● Conjunto de exercícios
**A)** Copie do excerto o trecho que vai de "Equipas de homens" até "o esforço despendido.", inclusive, renomeando "tuk tuks" para "motocarros".
**B)** Diga se cada afirmação abaixo está de acordo com o excerto, respondendo sim ou não e citando as palavras do excerto que decidem a questão: (i) As mulheres serviram chá com manteiga ainda quente, tirado de garrafas termos. (ii) As habitações do burgo tinham tetos inclinados. (iii) As cordas atadas às pás permitiam que outras pessoas ajudassem ao movimento.
**C)** Prossiga o excerto sobre o burgo tibetano, continuando a partir da última frase apresentada.

● Excerto
^^^^^^^^^^^^^^^^

A meio da manhã, o burgo intramuros transformara-se um formigueiro humano em progressão por entre uma teia de casario branco de típica cultura tibetana. Da rua principal partiam, em todas as direções, vielas sinuosas que desapareciam entre as habitações de teto plano, sobrepostas, com suásticas pintadas nas portas e cornos de iaque gravados com mantras, devidamente ordenados nas ombreiras das janelas.

Equipas de homens e mulheres pavimentavam a rua principal. Ao ritmo de cantos de trabalho – na melhor tradição himalaica – atiravam pazadas de cascalho e despejavam a terra e a areia que ia chegando em pequenos tratores, os chamados tuk tuks.

Mais uma oportunidade soberana para fazer mais algumas gravações. Eles tinham uma forma curiosa de manejar as pás, que era, de resto, prática corrente noutras partes da Ásia e que consistia em atar cordas em volta do cabo desses utensílios para que outras pessoas, para além de quem os empunhava, ajudassem ao movimento, minimizando assim o esforço despendido.

Desta forma, conseguiam atingir um ritmo de trabalho impressionante e a alegria com que o faziam justificava plenamente o provérbio “quem trabalha por gosto não cansa”.

Descemos até à cidade. Sentadas num amontoado de cascalho, gozando da pausa para o almoço, um grupo de mulheres convidou-nos a partilhar do seu farnel, acomodado em pequenos cestos de vime quadrangulares que encaixavam uns nos outros.

Continham pão caseiro, queijo seco adocicado e doces fritos. De sacolas feitas de pano grosseiro, tiraram pequenas tigelas de cerâmica, nas quais nos serviram tsampa retirada às mãos cheias de bolsas de algodão, chang, guardado em bidões de plástico, e chá com manteiga, que saía, ainda bem quente, das garrafas termos.

Mesmo ao lado, as suas montadas, mulas dóceis e resistentes, pareciam participar no festim. Os chocalhos denunciavam-lhe os movimentos sempre que rebuscavam os sacos com palha que traziam atados ao pescoço.

^^^^^^^^^^^^^^^^

● Dados fornecidos

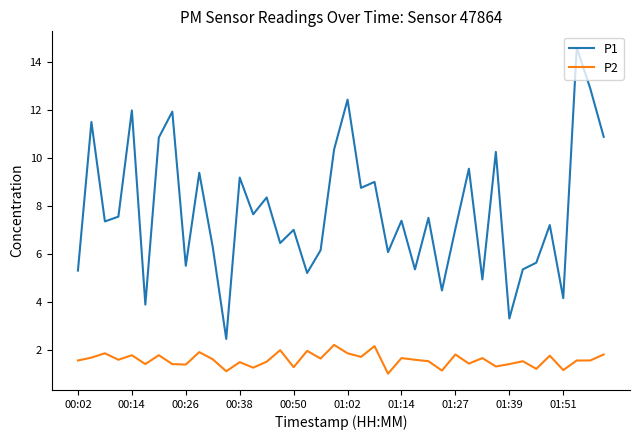

Which series has the largest range (max minus min)?

P1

^^^^^^^^^^^^^^^^

● Respostas
**A)**
Equipas de homens e mulheres pavimentavam a rua principal. Ao ritmo de cantos de trabalho – na melhor tradição himalaica – atiravam pazadas de cascalho e despejavam a terra e a areia que ia chegando em pequenos tratores, os chamados motocarros.

Mais uma oportunidade soberana para fazer mais algumas gravações. Eles tinham uma forma curiosa de manejar as pás, que era, de resto, prática corrente noutras partes da Ásia e que consistia em atar cordas em volta do cabo desses utensílios para que outras pessoas, para além de quem os empunhava, ajudassem ao movimento, minimizando assim o esforço despendido.

**B)**
(i) Sim: "chá com manteiga, que saía, ainda bem quente, das garrafas termos".
(ii) Não: "habitações de teto plano".
(iii) Sim: "atar cordas em volta do cabo desses utensílios para que outras pessoas, para além de quem os empunhava, ajudassem ao movimento".

**C)**
Um momento que não se esquece facilmente

Passar uma tarde numa das boticas locais especializadas em tupka (sopa à base de massa e carne) e cerveja do planalto, é um momento que não se esquece facilmente. Na principal botica da cidade, estavam camponeses das povoações vizinhas e nómadas vindos de toda a parte, a beber e a tratar de negócios. Vestiam calças e casacos de algodão, nos seus pulsos tilintavam manilhas de prata e nas orelhas balançavam os sempre vistosos brincos.

Quando entrámos no estabelecimento, cumprimentaram-nos como faziam com os raros estrangeiros que iam tendo a oportunidade de ver, com um inocente “bye, bye”.

No pátio interior, um velho de faces rosadas, acocorado num banco de plástico com uma chaleira de chang à sua frente, aproveitava o sol quente antes que este se desvanecesse no horizonte. O velho sorvia o líquido em pequenos goles e, de vez em quando, misturava-o com punhados de tsampa. No chão, estendidos a secar, estavam os grãos de cevada fermentada utilizados na confeção da bebida.

Existia outrora, na encosta norte, uma cidade monástica, composta por um conjunto de sessenta mosteiros, habitados por milhares de monges. Visto ao longe, o trilho que conduz a uma gompa sobrevivente, era um simples traço, ligeiramente mais claro num cenário de aridez cinzenta percorrido pelos passos dos nómadas e das suas manadas de iaques peludos que puxavam carroças com estardalhaço – o único ruído a competir com o murmúrio do vento.

Era a respiração, ofegante, que nos servia de altímetro

Enveredámos, encosta acima, por um terreno pedregoso onde, aqui e ali, apesar de tudo, se viam minúsculos arbustos. Em tempos, tudo isto foi um imenso glaciar, cujo rasto orográfico era ainda visível e podia ser seguido até aos contrafortes da cadeia montanhosa situada a leste da cidade.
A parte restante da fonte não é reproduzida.